Pas de transition mais "une complète transformation" du système énergétique
Pour Christian de Perthuis, professeur d'économie à l'université Paris-Dauphine et fondateur de la Chaire Économie du climat, invité du congrès 2025 de l'AICVF, pas question en effet de rétrograder sur la transition énergétique.
"Il y a beaucoup de vents contraires en ce moment, le doute s’insère dans la société et il est extrêmement dangereux. Mais un grand nombre de pays vont accélérer la transition énergétique, notamment les pays asiatiques. Le climat est en réalité un problème de stock : ce qui réchauffe la planète, c’est le stock de gaz à effet de serre qui se cumulent dans l’atmosphère. Il va donc falloir agir sur le flux de GES qui entre dans le stock, et sur celui qui sort du stock", a expliqué l'économiste.
"Le système financier vous fait croire qu’il est innovant ; en réalité, il est fondamentalement suiviste car il n’aime pas les risques."
- Christian de Perthuis, professeur d'économie à l'université Paris-Dauphine
D'après lui, les économies modernes doivent se transformer pour sortir rapidement de la dépendance au carbone fossile (charbon, pétrole, gaz), sans quoi elles n'auront "aucune chance" d’atteindre le net zéro. Le terme même de transition énergétique ne serait d'ailleurs pas approprié, dans la mesure où il s’agit d’opérer "une complète transformation" du système énergétique.
Atténuer tout en s'adaptant
"On est dans une logique d’addition des énergies depuis un siècle et demi. Mais tant qu’on sera dans cette logique, on n’arrivera pas à la neutralité carbone.
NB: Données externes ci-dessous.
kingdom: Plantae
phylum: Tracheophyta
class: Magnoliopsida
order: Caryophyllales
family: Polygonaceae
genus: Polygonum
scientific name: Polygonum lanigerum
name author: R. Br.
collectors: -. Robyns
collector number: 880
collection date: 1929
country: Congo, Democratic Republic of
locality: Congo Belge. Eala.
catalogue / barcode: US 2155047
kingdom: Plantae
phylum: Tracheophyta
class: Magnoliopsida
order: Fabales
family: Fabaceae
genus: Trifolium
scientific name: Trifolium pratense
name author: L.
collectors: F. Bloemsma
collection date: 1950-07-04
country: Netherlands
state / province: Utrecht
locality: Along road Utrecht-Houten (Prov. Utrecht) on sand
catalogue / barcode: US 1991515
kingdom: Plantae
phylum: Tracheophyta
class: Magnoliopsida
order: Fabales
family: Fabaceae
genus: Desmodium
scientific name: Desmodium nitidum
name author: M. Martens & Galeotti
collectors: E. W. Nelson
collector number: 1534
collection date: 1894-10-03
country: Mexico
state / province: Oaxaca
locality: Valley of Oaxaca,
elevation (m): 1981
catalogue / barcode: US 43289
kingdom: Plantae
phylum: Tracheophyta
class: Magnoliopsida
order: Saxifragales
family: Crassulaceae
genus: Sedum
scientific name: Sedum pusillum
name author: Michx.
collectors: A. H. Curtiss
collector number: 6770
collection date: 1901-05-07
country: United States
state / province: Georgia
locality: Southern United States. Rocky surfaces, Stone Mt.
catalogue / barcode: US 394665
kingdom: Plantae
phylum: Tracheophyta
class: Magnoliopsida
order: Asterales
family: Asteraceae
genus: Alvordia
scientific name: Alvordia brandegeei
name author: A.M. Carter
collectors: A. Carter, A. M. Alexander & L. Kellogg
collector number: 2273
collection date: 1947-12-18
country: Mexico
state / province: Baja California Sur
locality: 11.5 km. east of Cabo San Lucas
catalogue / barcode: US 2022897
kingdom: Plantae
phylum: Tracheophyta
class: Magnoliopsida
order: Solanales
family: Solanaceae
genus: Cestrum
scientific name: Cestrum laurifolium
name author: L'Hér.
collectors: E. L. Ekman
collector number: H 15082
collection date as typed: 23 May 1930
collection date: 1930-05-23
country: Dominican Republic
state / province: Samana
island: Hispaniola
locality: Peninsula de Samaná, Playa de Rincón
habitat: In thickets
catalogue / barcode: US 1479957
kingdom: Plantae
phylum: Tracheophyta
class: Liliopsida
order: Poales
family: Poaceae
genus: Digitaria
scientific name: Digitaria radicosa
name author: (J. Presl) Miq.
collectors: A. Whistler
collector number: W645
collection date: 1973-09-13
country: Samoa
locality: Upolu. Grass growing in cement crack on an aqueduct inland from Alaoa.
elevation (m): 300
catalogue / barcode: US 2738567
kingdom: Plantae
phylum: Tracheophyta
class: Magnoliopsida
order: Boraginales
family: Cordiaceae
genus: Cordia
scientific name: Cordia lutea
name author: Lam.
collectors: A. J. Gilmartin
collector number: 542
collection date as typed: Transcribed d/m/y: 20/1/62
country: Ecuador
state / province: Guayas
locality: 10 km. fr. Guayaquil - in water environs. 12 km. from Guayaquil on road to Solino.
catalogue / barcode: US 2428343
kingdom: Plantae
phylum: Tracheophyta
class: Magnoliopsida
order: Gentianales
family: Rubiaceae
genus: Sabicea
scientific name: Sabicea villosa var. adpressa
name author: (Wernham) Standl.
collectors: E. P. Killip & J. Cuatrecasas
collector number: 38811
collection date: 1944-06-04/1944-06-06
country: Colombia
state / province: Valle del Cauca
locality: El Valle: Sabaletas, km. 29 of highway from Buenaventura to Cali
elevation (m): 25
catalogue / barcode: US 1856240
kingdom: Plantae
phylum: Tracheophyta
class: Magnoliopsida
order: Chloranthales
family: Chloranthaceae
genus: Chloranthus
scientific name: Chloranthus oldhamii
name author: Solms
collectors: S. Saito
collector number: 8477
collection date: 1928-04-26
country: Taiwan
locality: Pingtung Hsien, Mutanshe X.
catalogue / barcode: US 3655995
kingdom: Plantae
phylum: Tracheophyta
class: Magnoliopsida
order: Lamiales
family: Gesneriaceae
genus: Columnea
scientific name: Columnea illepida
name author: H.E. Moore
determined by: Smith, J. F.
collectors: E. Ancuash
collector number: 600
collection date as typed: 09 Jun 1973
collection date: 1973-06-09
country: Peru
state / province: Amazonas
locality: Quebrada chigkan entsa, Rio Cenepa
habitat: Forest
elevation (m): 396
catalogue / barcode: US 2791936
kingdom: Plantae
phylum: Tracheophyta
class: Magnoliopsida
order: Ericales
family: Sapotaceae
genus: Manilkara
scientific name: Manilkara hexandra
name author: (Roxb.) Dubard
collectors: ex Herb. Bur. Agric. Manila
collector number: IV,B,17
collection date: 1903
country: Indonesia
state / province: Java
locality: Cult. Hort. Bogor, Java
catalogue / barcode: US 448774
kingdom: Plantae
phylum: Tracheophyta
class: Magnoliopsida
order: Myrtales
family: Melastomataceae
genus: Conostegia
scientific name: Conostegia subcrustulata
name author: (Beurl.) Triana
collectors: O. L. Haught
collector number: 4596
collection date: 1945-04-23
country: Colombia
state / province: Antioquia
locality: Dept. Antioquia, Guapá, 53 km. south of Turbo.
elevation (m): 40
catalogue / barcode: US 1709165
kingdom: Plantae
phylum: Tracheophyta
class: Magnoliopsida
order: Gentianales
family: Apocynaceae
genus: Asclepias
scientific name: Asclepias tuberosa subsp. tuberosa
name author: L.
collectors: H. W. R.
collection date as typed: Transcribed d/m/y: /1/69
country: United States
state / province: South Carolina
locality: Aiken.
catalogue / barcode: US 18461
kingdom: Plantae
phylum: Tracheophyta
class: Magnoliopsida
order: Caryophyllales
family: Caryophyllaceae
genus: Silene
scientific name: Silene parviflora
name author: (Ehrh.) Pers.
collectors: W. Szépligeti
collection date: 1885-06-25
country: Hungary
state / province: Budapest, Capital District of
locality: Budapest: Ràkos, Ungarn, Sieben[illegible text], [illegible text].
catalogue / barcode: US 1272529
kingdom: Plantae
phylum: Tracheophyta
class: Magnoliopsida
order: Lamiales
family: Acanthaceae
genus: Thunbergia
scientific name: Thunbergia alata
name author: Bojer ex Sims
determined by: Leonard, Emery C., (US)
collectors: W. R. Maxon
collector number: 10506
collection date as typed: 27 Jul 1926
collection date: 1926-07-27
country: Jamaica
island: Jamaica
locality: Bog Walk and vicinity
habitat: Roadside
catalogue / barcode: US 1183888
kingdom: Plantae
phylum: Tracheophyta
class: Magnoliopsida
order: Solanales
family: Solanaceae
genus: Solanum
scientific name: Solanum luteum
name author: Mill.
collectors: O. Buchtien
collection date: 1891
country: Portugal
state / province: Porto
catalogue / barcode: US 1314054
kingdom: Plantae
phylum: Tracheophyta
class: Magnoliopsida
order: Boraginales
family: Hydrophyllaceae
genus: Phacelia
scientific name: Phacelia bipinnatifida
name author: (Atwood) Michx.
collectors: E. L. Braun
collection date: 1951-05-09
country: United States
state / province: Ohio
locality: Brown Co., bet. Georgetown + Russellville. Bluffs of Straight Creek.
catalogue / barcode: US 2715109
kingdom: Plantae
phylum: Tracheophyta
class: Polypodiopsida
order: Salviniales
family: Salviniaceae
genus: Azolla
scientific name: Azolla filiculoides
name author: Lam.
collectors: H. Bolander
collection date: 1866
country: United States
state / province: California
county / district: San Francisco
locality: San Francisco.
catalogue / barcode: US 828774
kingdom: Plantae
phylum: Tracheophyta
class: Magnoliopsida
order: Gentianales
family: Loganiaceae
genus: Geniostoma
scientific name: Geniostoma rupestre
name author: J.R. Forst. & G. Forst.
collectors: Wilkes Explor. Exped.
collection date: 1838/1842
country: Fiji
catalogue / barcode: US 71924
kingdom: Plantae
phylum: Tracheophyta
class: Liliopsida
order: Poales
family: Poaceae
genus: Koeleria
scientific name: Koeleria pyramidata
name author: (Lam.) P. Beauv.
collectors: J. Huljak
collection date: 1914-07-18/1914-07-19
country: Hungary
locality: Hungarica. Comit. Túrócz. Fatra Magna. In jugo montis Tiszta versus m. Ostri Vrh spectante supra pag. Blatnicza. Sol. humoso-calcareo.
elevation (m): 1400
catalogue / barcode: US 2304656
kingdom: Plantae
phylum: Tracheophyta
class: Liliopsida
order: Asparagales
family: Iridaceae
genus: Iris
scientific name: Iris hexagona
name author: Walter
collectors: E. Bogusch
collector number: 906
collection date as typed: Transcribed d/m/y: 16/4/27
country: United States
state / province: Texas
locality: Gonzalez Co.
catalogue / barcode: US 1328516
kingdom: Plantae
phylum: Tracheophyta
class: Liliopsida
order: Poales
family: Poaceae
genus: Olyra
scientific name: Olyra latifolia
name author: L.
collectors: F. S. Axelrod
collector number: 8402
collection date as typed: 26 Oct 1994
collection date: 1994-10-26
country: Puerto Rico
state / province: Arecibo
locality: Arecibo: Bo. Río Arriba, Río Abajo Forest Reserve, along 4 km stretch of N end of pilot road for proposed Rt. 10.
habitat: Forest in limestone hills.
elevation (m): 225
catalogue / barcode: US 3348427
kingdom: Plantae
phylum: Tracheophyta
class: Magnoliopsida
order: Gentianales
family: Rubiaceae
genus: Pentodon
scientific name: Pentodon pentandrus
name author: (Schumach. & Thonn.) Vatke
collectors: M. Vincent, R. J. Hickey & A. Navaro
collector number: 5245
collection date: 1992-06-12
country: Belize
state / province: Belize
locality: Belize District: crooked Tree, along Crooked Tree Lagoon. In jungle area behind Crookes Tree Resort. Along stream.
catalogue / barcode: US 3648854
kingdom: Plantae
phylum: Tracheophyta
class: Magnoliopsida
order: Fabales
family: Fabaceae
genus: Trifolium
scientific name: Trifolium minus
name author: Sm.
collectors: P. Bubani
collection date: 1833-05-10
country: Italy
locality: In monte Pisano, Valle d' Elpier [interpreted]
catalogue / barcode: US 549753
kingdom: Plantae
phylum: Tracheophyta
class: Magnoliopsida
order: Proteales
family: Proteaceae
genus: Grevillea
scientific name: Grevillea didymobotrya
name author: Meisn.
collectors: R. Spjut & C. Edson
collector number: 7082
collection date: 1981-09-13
C’est pourquoi il faut maintenant passer à une logique de soustraction, donc enlever le fossile", poursuit Christian de Perthuis.
Au-delà des emblématiques gaz à effet de serre que sont le CO2 et le méthane, "il y a la question des gaz fluorés, sur laquelle l’Europe est en pointe". Les professionnels du génie climatique sont bien placés pour le savoir, avec la réglementation européenne F-Gas qui concerne les molécules utilisées dans le fonctionnement des appareils de climatisation.
Face à des puits de carbone qui s’affaiblissent à cause du mode de vie de l'Humanité et des cycles climatiques, Christian de Perthuis appelle plus largement à "manier l’atténuation et l’adaptation au changement climatique" en même temps. Comment ? Par exemple en investissant davantage dans les solutions basées sur la nature.
Mobilisation locale
En revanche, le spécialiste ne croit guère à la finance "durable". "Le système financier vous fait croire qu’il est innovant ; en réalité, il est fondamentalement suiviste car il n’aime pas les risques. Or les investissements sont toujours plus importants pour des systèmes décarbonés que pour des systèmes carbonés. C'est pourquoi il faudrait passer à une économie de l’usage", argumente Christian de Perthuis.
La Coopérative Carbone en est un exemple concret. Également présente à l'évènement, sa directrice générale, Anne Rostaing, a présenté cette structure comme "un outil de décarbonation au service des territoires".
Concrètement, "c’est une société coopérative d’intérêt collectif associant 90 acteurs publics et privés, et permettant de réinvestir dans des projets locaux : plantation de haies, de vergers, de feuillus, en milieu urbain ; restauration de zones humides et tourbières, stockage de carbone dans les sols agricoles…" La preuve que, dans le domaine de l'adaptation au changement climatique, le changement peut se faire dès maintenant.